Cannon, who met with the Fund’s Group Health and Life Insurance Program committee Thursday, said, though, that HPMR services would still be needed until the entire program is fully privatized, which is most likely in September 2005.
This is so because a transition period would have to take place to allow government members to enroll with the private provider from June to September 2005.
Cannon said he actually suggested that the contract be extended up to Aug. 31, given the situation. “I suggested that Aug. 31 is a more reasonable time frame,” said Cannon.

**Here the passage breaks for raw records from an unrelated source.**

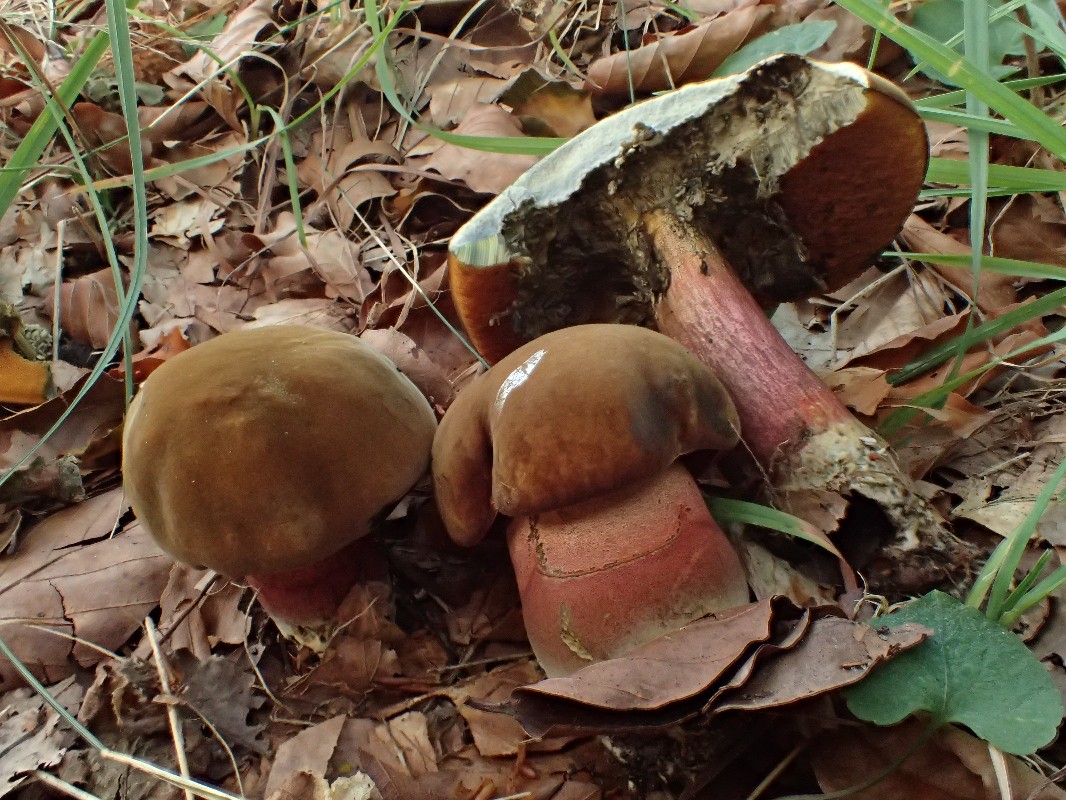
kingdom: Fungi
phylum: Basidiomycota
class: Agaricomycetes
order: Boletales
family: Boletaceae
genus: Neoboletus
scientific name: Neoboletus erythropus
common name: punktstokket indigorørhat
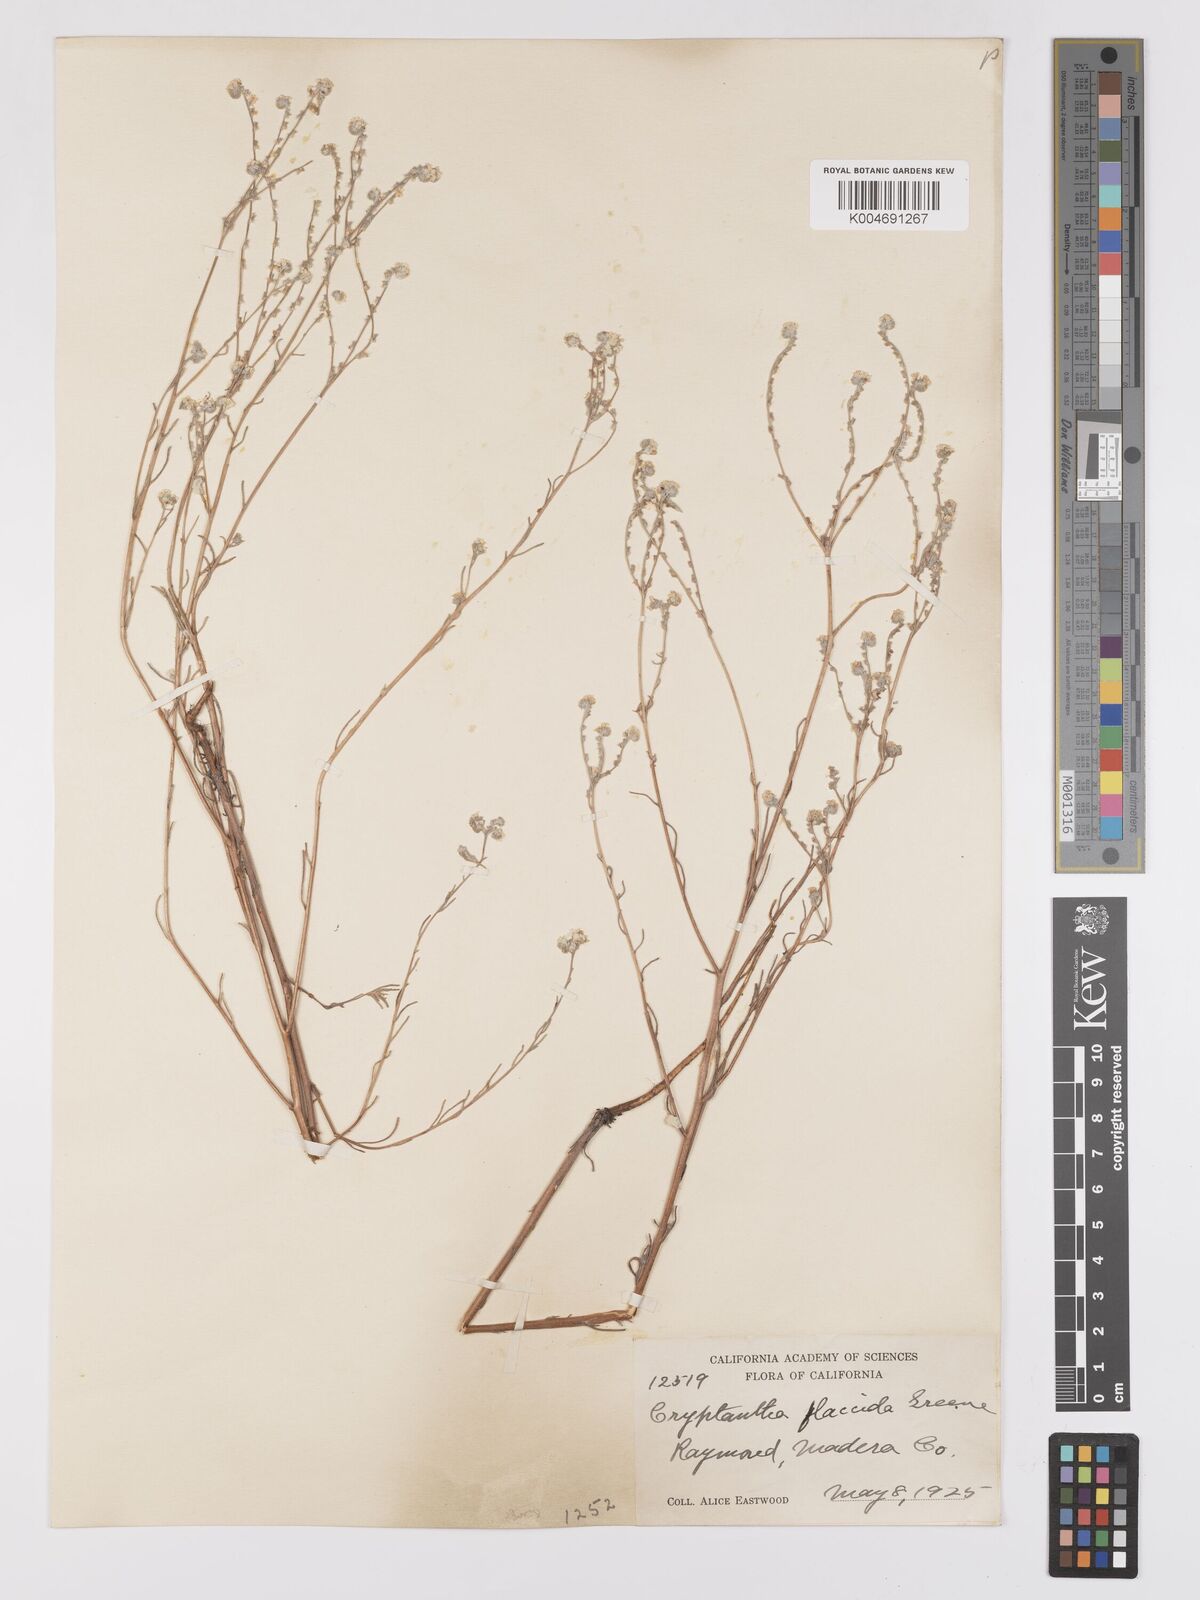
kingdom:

The Fund, however, just settled for a June extension.
Cannon indicated that HPMR would be willing to stay as long as its services are needed.
Fund administrator Karl T. Reyes earlier said that HPMR’s contract has been extended to June because the government is not ready yet for the privatization of the health insurance program.
The program’s life insurance component has already been privatized.
The Fund initially granted HPMR an extension of up to December 2004, which was later moved to February 2005, anticipating that the full privatization would take place by March. HPMR’s original contract expired last July.
Cannon said the contract had been amended to allow service extension up to February next year.
“We have to amend it again for June,” he said.
The Fund’ board of trustees voted in March this year not to renew HPMR’s July contract, believing that the program would have been privatized by that time.
HPMR is the third-party administrator for the health insurance aspect of the Fund’s GHLI program.